**Extract to read**
──────────────────────────────

The Coronado Boathouse, built in 1887, actually predates The Hotel Del Coronado by a year. Thought to have been an exercise in building practice for what started out as a largely unskilled crew, the Boathouse was completed in 1887, before construction on the hotel commenced. Designed by the Reid brother architects - the same men who designed the hotel - the Boathouse became a diminutive Del and a visual masterpiece in its own right.
The Coronado Boathouse was also the first San Diego home for William E. Ritter's marine research. In fact, the Scripps Institution of Oceanography, which Ritter helped found, can trace its roots back to the summer of 1903 and the initial research Ritter performed in Coronado.
Ritter, a visionary zoologist from the University of California at Berkeley, had made several forays to the California coast between the years 1891 and 1902. Ultimately, Ritter set up a temporary marine station in San Pedro, but in 1903 he was convinced to move the operation permanently to San Diego.
In fact, it was a prominent San Diego physician, Fred Baker, who helped put the deal together. Baker, who was an avid shell collector, offered to find a site and raise funds for Ritter's work - and he succeeded at both. Not only did Baker raise $1,250 from the San Diego business community, he - along with Berkeley's President Benjamin Wheeler - convinced Hotel del Coronado manager Elisah S. Babcock to let Ritter use the hotel's Boathouse as a site for summer study. Babcock made modifications to the Boathouse to facilitate the oceanographic laboratory, and provided Ritter with the use of the schooner Laura.

──────────────────────────────

**Data supplied**
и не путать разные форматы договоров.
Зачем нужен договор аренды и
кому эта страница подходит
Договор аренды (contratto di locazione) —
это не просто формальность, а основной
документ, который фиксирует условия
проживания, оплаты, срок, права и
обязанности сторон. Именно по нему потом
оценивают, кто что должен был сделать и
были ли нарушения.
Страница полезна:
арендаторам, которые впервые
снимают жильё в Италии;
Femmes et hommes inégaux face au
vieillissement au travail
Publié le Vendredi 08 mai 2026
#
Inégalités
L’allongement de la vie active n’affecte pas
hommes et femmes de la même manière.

──────────────────────────────

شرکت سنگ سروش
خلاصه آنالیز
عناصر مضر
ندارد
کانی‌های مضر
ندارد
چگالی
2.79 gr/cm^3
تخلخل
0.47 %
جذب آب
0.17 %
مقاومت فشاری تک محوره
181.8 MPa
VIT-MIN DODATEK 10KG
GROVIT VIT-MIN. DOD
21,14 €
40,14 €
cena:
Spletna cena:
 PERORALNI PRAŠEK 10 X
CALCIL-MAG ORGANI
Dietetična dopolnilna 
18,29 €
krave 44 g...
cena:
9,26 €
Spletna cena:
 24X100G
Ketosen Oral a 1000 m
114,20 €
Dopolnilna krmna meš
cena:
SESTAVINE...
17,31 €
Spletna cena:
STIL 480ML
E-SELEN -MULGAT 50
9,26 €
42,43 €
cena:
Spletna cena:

──────────────────────────────

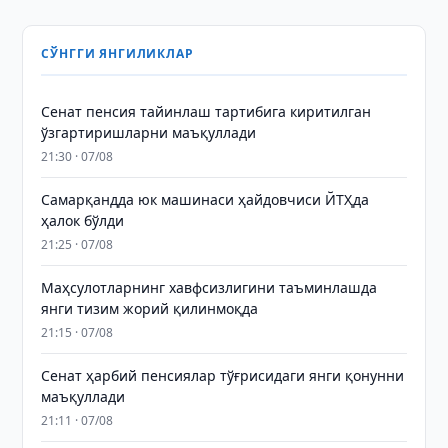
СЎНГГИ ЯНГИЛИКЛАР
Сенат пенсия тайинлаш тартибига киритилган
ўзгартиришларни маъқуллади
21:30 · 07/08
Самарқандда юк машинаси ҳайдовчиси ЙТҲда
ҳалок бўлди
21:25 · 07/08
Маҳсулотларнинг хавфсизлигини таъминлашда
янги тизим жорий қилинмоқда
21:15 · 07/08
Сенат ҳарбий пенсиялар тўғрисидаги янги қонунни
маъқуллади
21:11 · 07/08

──────────────────────────────

**Work instruction 1**
In the Coronado Boathouse passage, how much money did Fred Baker raise from the San Diego business community?
**Work instruction 2**
Render this sentence from the Coronado Boathouse passage in Spanish: "Ritter, a visionary zoologist from the University of California at Berkeley, had made several forays to the California coast between the years 1891 and 1902."
**Work instruction 3**
Reproduce the Coronado Boathouse passage from "The Coronado Boathouse was" to "performed in Coronado.", renaming "marine research" as "ocean studies".
Answer from the Coronado Boathouse passage alone.

**Response box 1**
$1,250

**Response box 2**
Ritter, un zoólogo visionario de la Universidad de California en Berkeley, había realizado varias incursiones a la costa de California entre los años 1891 y 1902.

**Response box 3**
The Coronado Boathouse was also the first San Diego home for William E. Ritter's ocean studies. In fact, the Scripps Institution of Oceanography, which Ritter helped found, can trace its roots back to the summer of 1903 and the initial research Ritter performed in Coronado.